— BEGIN Text section —
The Nation, home of virulent duopoly upholders and third-party haters such as John Nichols? Yes.
Indeed, it is Green Party hater Nichols himself who wrote earlier this week, with this headline:
"Biden Can No Longer Avoid Questions About His Fitness For A Second Term." (Somebody at The Nation doesn't know AP style for headers, as in reality, every word after "Biden" should be in lowercase, but that's another story.)
John-Boy is writing about the Biden classified documents special counsel report where counsel Robert Hur said, among other things, that Biden is:
"(A)n elderly man with a poor memory."
He is, even if Biden got indignant. (Cue Irish Alzheimer's issues.)
And, in the act of getting indignant, proved Hur right:
Biden insisted "my memory is fine" — and then referred to Egyptian President Abdel Fattah el-Sissi as the president of Mexico when talking about the war in Gaza. Earlier in the week, the president made similar gaffes, referring to Francois Mitterrand, who died in 1996, instead of French President Emmanuel Macron, and the late Helmut Kohl instead of former German Chancellor Angela Merkel.
Oy. At least both Sisi and actual Mexican president AMLO are still alive.
Elsewhere, Dear Leader-era White House counsel Dan Pfeiffer called it a "partisan hit job" and Kamala Is A Cop said it was inaccurate. (She doesn't even have the excuse of being elderly and with a poor memory for her flubs.)
Contra Jeet Heer, not even Taylor Swift may be able to save him.
The Dan Pfeiffers of the world who say it was partisan, gratuitous and more are right.
The Kamala Harrises who say it's inaccurate are wrong, even before Alzeimer's Joe proved them wrong. Back to Nichols:
In reality, the debate about Biden’s age was a stubborn problem before Hur released the report, in which he wrote, “We conclude that no criminal charges are warranted in this matter,” but then damningly described the president as “a sympathetic, well-meaning, elderly man with a poor memory” and asserted that, during interviews with the special counsel, Biden had failed to remember the dates of his tenure as vice president and, most painfully, couldn’t recall when his beloved son Beau had died. Biden pointedly, and at times emotionally, rejected Hur’s claims, but they reinforced an impression that has been a lingering challenge for the president.
— END Text section —
— BEGIN Supplied material —
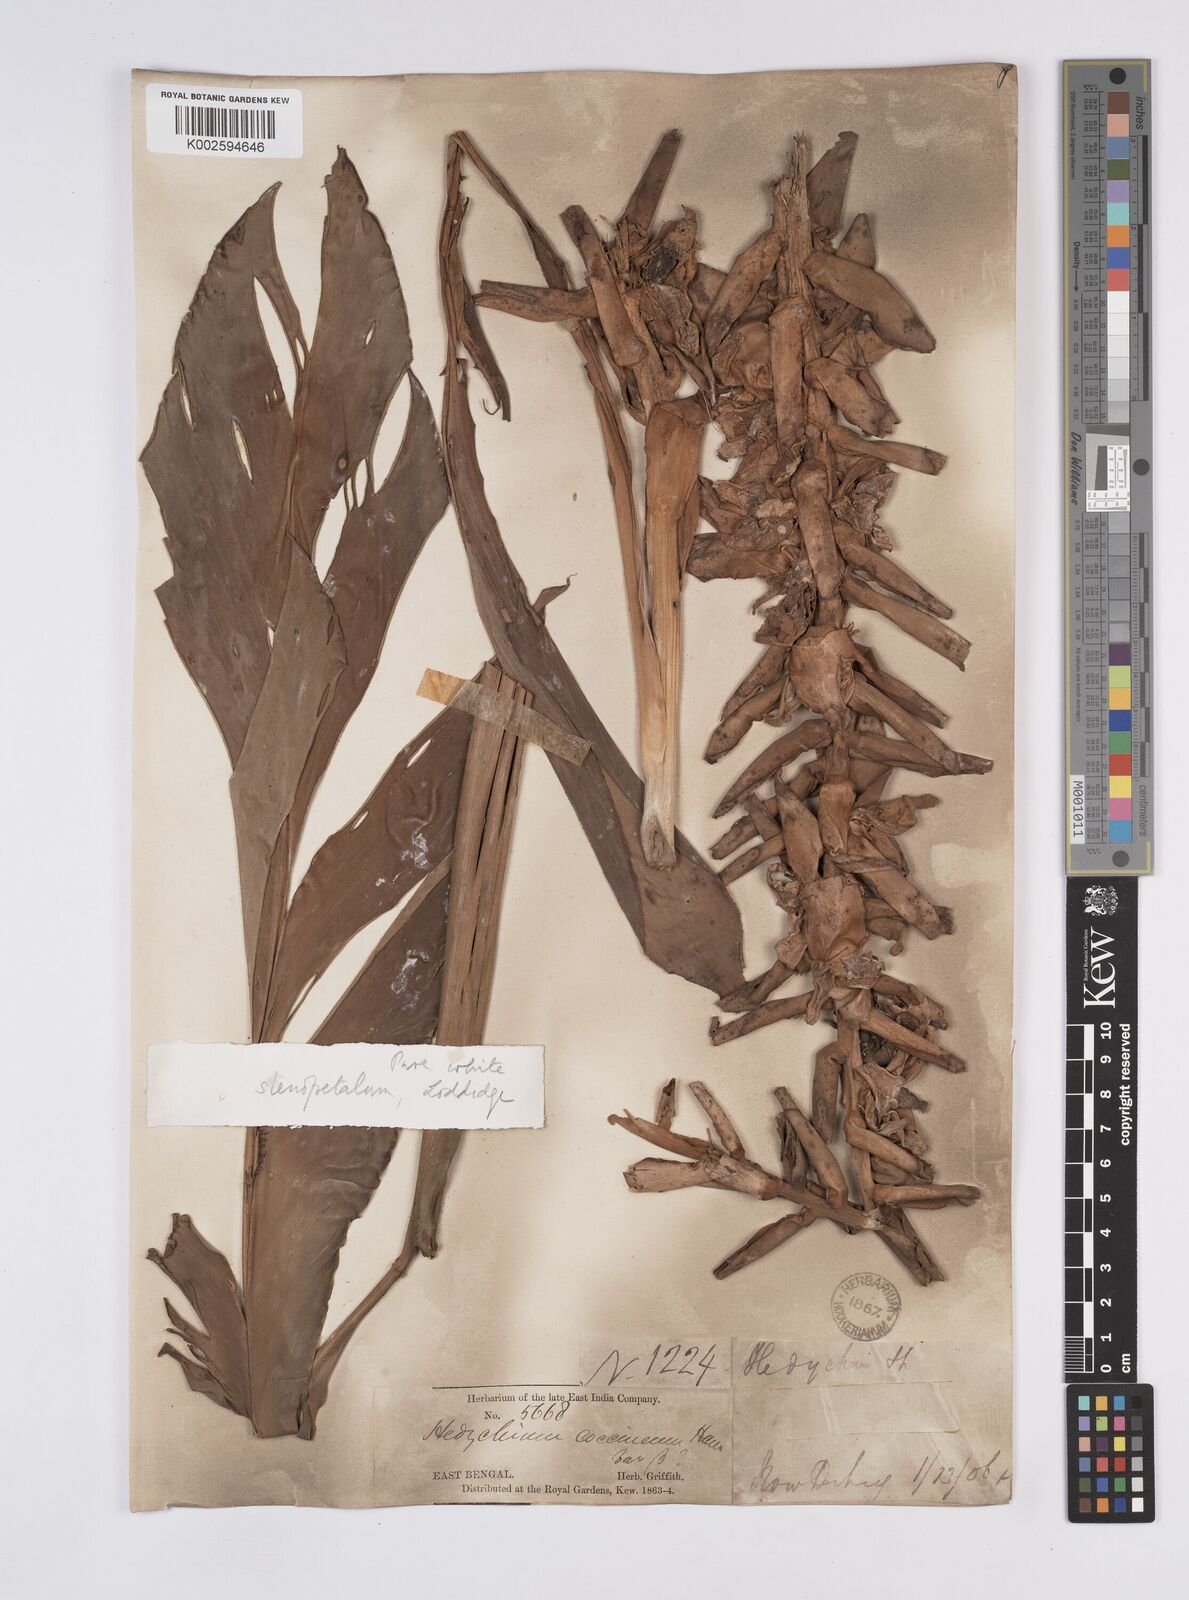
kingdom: Plantae
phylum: Tracheophyta
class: Liliopsida
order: Zingiberales
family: Zingiberaceae
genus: Hedychium
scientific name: Hedychium stenopetalum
— END Supplied material —
-- Parts of the exercise --
**1)** Answer these questions from the post on Biden's memory:
(a) Whom did Biden call the president of Mexico?
(b) What phrase did Dan Pfeiffer use for the report?
(c) In the report, what did Hur conclude about criminal charges?
**2)** Reproduce the post on Biden's memory word for word, starting with "Indeed, it is" and going on through "that's another story.)".
The data plays no part in the tasks.

-- Full solutions --
**1)**
(a) Egyptian President Abdel Fattah el-Sissi.
(b) A "partisan hit job."
(c) That no criminal charges are warranted in the matter.

**2)**
Indeed, it is Green Party hater Nichols himself who wrote earlier this week, with this headline:
"Biden Can No Longer Avoid Questions About His Fitness For A Second Term." (Somebody at The Nation doesn't know AP style for headers, as in reality, every word after "Biden" should be in lowercase, but that's another story.)